> [Problem description]
The answer must be a single number: how many lines of the entries below include "linejoin".

-- -- --

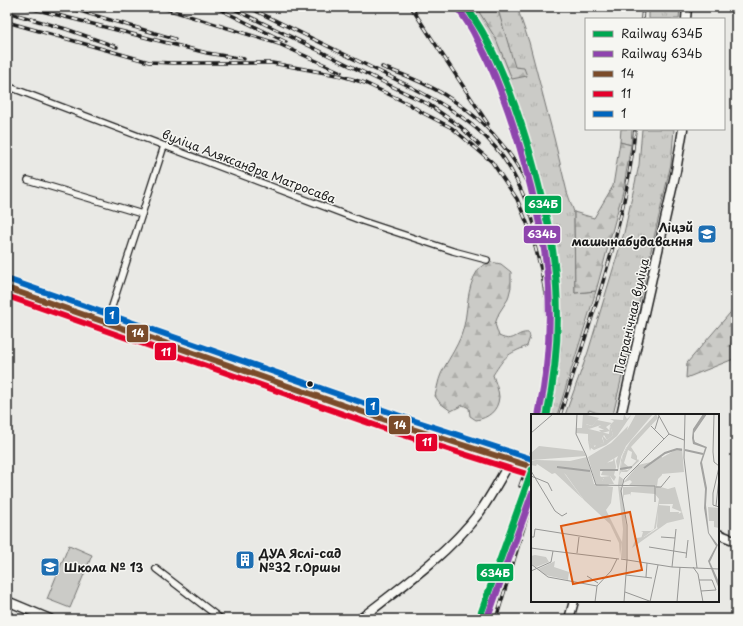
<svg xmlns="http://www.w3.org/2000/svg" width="743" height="626" font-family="'Playpen Sans',sans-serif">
<defs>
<pattern id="grass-tufts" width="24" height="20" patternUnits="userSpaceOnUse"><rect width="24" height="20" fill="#cbcbc7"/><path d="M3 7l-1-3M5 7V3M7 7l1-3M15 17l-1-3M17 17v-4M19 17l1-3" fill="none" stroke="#aeaeaa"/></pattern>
<pattern id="forest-firs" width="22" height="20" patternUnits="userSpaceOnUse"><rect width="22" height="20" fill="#cbcbc7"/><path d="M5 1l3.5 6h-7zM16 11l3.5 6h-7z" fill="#aeaeaa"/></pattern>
</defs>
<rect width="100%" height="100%" fill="#e9e9e5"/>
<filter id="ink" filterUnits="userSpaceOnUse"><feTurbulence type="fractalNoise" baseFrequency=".025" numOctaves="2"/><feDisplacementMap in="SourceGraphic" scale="8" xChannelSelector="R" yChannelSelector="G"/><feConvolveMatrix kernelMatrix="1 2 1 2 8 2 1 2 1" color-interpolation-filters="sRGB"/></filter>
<g filter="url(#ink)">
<!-- grass -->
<g fill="url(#grass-tufts)" stroke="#747472">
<polygon points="472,7 517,7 529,42 554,138 567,192 574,212 575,293 596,291 557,415 550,415 555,396 561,348 560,300 551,229 534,152 509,82 477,15"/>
<polygon points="649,7 680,7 679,19 649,19"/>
<polygon points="621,129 632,129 631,145 620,142"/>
<polygon points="642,129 674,129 671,164 613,415 600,415 600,414 589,410 587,415 565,415 588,352 624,233 639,165"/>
</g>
<!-- forest -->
<g fill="url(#forest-firs)" stroke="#747472">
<polygon points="476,7 494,7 499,13 515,67 524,68 527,76 512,79 496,39"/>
<polygon points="620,142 631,145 623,191 596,291 575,293 574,212 594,218 613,186"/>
<path d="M491,262L501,264L511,272V287L508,299L499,313L495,324L499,336C515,344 516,331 529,333L530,337L527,346C506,355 506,355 493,375C495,382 499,391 499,397C498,411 488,418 476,420L470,416L469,408L463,405L451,411L440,403L435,396C437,389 438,381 441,374C447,361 457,348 462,333C469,312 465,289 478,270C480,266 487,264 491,262Z"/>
<polygon points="736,306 736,358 686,378 687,363"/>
</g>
<!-- garden -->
<polygon fill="#cbcbc7" stroke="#747472" points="69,545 92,555 70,608 47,599"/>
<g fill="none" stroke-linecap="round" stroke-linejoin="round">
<!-- street casing -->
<g stroke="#1c1c1c" stroke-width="8">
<g id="street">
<polyline points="7,86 362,221 453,251 487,260"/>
<polyline points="28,180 142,214"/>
<polyline points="107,322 164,146"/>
<polyline points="156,569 221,619"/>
</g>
</g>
<!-- secondary casing -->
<g stroke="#1c1c1c" stroke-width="11">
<g id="secondary">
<polyline points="686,19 687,7"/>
<polyline points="621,415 676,171 683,129"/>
<polyline points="7,601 50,619"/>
<path d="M360,619C400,588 448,554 479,513C491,497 500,478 511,461"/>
<polyline points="569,619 574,601"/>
</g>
</g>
<!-- primary casing -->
<g stroke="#1c1c1c" stroke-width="11">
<g id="primary">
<polyline points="7,288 275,381 403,426 525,465"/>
<polyline points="718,534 736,541"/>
</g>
</g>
<!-- street -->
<use href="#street" stroke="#f6f6f2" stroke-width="5.5"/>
<!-- secondary -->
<use href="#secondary" stroke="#f6f6f2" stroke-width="8"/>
<!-- primary -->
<use href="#primary" stroke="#f6f6f2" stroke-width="8"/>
<!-- rail casing -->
<g stroke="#1c1c1c" stroke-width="3.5">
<g id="rail">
<polyline points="26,7 207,53 244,59"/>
<polyline points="66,7 175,39"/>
<polyline points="160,7 279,44 341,72"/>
<polyline points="215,7 286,42"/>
<polyline points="230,7 428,104 461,127 479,145"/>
<path d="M248,7L405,84C438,101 471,119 495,147C515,170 531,210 538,238"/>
<polyline points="411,7 488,124"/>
<polyline points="7,12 66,29 117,47"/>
<polyline points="642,19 643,7"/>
<polyline points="7,22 149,62 173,63 272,63 342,76 365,83 409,104 423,113 452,128 492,162 517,199 532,235 541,269 546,299 548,353 544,393 541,415"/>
<path d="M382,67C405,75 428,84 448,97C492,124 527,168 540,218C545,238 547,260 548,281"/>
<path d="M560,415C590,321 626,228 635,129"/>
<polyline points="520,486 532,452"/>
<polyline points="496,619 532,501"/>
</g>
</g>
<!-- rail -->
<use href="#rail" stroke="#f6f6f2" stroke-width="2" stroke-dasharray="6" stroke-linecap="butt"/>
<!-- bus-1 casing -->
<g stroke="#f6f6f2" stroke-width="9">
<polyline id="bus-1" points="7,288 403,426 532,467"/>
</g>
<!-- bus-2 casing -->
<g stroke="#f6f6f2" stroke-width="9">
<polyline id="bus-2" points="7,296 400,434 530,475"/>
</g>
<!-- bus-3 casing -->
<g stroke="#f6f6f2" stroke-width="9">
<polyline id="bus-3" points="10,280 406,418 532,459"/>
</g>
<!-- bus-1 -->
<use href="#bus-1" stroke="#7a4b2a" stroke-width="6"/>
<!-- bus-2 -->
<use href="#bus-2" stroke="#e4002b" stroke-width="6"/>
<!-- bus-3 -->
<use href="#bus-3" stroke="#0065bd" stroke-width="6"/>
<!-- rail-1 casing -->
<g stroke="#f6f6f2" stroke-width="10">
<g id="rail-1">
<path d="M467,7C472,16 478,24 483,33C509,81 526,134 539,187C543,204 548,222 551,240C561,298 559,357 547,415"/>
<polyline points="479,619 532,470"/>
</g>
</g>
<!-- rail-2 casing -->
<g stroke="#f6f6f2" stroke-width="10">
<g id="rail-2">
<path d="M460,11C466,20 472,28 476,37C502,84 518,136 531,188C535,206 540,223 543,241C553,299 551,356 539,413"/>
<polyline points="487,619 532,494"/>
</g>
</g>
<!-- rail-1 -->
<use href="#rail-1" stroke="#00a651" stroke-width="7"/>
<!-- rail-2 -->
<use href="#rail-2" stroke="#8e44ad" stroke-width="7"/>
</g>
</g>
<!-- icons -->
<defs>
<g id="university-square" transform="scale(1)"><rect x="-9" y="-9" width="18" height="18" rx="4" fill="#1f6fb2" stroke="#f6f6f2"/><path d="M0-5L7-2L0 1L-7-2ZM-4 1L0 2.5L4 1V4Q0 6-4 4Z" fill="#fff"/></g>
<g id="building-square" transform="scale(1)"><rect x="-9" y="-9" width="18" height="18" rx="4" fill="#1f6fb2" stroke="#f6f6f2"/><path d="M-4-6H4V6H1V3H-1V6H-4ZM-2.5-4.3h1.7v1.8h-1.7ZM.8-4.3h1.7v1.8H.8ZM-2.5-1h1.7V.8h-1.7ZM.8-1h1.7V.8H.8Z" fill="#fff"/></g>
<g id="school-square" transform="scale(1)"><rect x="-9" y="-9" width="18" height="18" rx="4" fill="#1f6fb2" stroke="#f6f6f2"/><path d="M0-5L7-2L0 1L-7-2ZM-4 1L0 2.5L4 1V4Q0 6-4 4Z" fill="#fff"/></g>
</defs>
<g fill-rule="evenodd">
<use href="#university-square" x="707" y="234"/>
<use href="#building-square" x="245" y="560"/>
<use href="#school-square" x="50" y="567"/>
</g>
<!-- markers -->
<circle fill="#1c1c1c" stroke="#f6f6f2" stroke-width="1.5" cx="310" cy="384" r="3.5"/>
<g text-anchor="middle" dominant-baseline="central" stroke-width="3" stroke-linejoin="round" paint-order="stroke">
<!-- street labels -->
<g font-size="12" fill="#1c1c1c" stroke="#f6f6f2">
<text transform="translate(249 166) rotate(21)">вуліца Аляксандра Матросава</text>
<text transform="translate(631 316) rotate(-77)">Пагранічная вуліца</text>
</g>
<!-- poi labels -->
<g font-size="12" font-weight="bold" fill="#1c1c1c" stroke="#f6f6f2" text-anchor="start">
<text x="693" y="227" text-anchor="end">Ліцэй<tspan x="693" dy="14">машынабудавання</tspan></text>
<text x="259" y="553">ДУА Яслі-сад<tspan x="259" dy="14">№32 г.Оршы</tspan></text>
<text x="64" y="567">Школа № 13</text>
</g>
</g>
<!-- overview -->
<g transform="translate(531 414)">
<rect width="188" height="188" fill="#e9e9e5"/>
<path d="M52,0L68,4L61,12L55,10L58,15L78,20L79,11L82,21L76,26L73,21L71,24L73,29L62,32L57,27V20L45,19V14H51ZM105,0H122L95,32L89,45L94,20ZM97,12L87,57L85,47L87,42L77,48L74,55L69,56V62L73,65L71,67H76L78,71H65L57,43L80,29ZM99,28L92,41L89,58L94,56H97L107,45L108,47L96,58H90L88,62L92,65L91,71H87L90,46L92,40L95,34ZM8,32L52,37L55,42L0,46V39ZM56,43L63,70L82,73L80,89L75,96L91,128L89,142L88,129L79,110L53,86L35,61L33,59L52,85L24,59L21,60L6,50L5,52L0,51V47L5,46L39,47ZM127,43H131V61L127,65L126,72L137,75L144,73L151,98L141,94L142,90H128L125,114L110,125L112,118L110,117H120L123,115L128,85L124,80L100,78L99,82V80L93,81L92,85V73H120L101,72L98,71L101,68L99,66L92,69L107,51L120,48ZM87,72L90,73L95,110V145L90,144L92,115ZM4,141L15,143L18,148L5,153L0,149V142ZM24,147L23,153L38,158L37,166L14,161L7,155Z" fill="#cbcbc7"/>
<path d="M93,0L96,5L101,0L86,22L75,31L63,36L60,34L59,37L57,27L64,33L65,30L73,29L71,21L76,26L82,21L79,11L83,7L79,5L92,6ZM106,0H111L109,6L115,4L103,18L94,24ZM125,0L127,4L100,33L106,42V47L100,44L101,38L97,36L93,49L99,54L89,58L92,41L99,28ZM17,47H31L30,53L34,55L31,51L37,50L34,53L45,72L37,60ZM79,62L83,70H76V67L74,70L70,69L73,64L68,65L70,63ZM151,98L153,105L136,109L101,134L105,124L113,123L127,114L126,111Z" fill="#cbcbc7"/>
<path d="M66,6L81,9L75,13L79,17L71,19L68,16H73L67,13L70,11L58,15L54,10L61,12ZM83,43L85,53L83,61L85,63L83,67L79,62L70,61L75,49L82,47Z" fill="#cbcbc7"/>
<path d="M148,34H151L153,58L130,60L125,47ZM127,91L139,92V98H148L147,104L138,105L126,114ZM177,93L188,94V114L183,113V107H178Z" fill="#cbcbc7"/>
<path d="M172,0H176L163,19V25L164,28L176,33L171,48L176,74L175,91L178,119L187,131L179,148L188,168V175L177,147L185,132L177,119L173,94L174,75L169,49L174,34L162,30L161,24L162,15Z" fill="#a3a3a1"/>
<path fill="none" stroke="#a3a3a1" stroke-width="2" d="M154,36L172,40M26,53L59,57M113,54L134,39L146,35L151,36M89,55L101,53M69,56H87"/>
<path fill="none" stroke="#979795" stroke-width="1" d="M46,0L45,20L55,41L65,71L124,72V88M127,0L138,20M154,0L153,44L166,154M183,0L182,38L183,48L188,52M188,3V19M120,12L133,25M124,15L128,2M0,19L22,0M188,53L182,79V91L188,93M0,57L24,97L31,102L36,99M0,62L17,69L21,77M125,73H130L139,62M185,92L188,64M0,123H3L4,115L80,127M130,123L144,124M118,133L155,139M0,134L22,137M46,139L48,123M155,144L157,126M90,145L141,153L188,155M96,146V111L90,77L93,65L138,20L153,26M0,150L17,163L66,172L80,157L86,145M141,153L145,115M162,153L167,160L172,188M0,157L20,148L22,137L88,145M95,161L121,164M56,162L67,169M115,163L116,149M168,166H181L185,176M170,177L185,176M94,178L121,188M64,188L66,172M93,188L96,146M119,188L127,151M146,188L149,153"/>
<path fill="#de560d" fill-opacity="0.15" stroke="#de560d" stroke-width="2" d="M99,98L111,156L42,170L30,112Z"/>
<rect width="188" height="188" fill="none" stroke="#1c1c1c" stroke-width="2"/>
</g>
<g stroke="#f6f6f2" stroke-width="1.5">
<rect x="524" y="195" width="38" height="19" rx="4" fill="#00a651"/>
<rect x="523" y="225" width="38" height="19" rx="4" fill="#8e44ad"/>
<rect x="104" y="306" width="16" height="19" rx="4" fill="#0065bd"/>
<rect x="126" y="324" width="23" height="19" rx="4" fill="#7a4b2a"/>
<rect x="154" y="342" width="23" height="19" rx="4" fill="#e4002b"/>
<rect x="365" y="397" width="15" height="19" rx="4" fill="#0065bd"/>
<rect x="388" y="415" width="23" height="20" rx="4" fill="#7a4b2a"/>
<rect x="415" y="433" width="23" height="19" rx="4" fill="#e4002b"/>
<rect x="476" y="563" width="38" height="19" rx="4" fill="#00a651"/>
</g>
<g font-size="11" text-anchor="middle" font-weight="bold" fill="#fff">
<text x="543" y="208">634Б</text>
<text x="542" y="238">634Ь</text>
<text x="112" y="319">1</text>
<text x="138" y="337">14</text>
<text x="166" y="356">11</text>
<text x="373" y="410">1</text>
<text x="400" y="429">14</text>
<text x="427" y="446">11</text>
<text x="495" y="577">634Б</text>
</g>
<!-- margin -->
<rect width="743" height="626" fill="none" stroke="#f6f6f2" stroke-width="24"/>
<rect x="12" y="12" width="719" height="602" fill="none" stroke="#1c1c1c" stroke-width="1.5" filter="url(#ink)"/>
<!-- legend -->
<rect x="585" y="18" width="140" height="112" fill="#f6f6f2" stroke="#9f9f9c"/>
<rect x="593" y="31" width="20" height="6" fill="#00a651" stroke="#9f9f9c"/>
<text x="621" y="38" font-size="12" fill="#1c1c1c">Railway 634Б</text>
<rect x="593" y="51" width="20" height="6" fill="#8e44ad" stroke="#9f9f9c"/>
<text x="621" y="58" font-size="12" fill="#1c1c1c">Railway 634Ь</text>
<rect x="593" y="71" width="20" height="6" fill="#7a4b2a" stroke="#9f9f9c"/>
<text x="621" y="78" font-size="12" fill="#1c1c1c">14</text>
<rect x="593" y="91" width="20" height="6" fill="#e4002b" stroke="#9f9f9c"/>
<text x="621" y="98" font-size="12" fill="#1c1c1c">11</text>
<rect x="593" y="111" width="20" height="6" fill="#0065bd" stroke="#9f9f9c"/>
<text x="621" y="118" font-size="12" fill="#1c1c1c">1</text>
</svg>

-- -- --

> [Exercise result]
2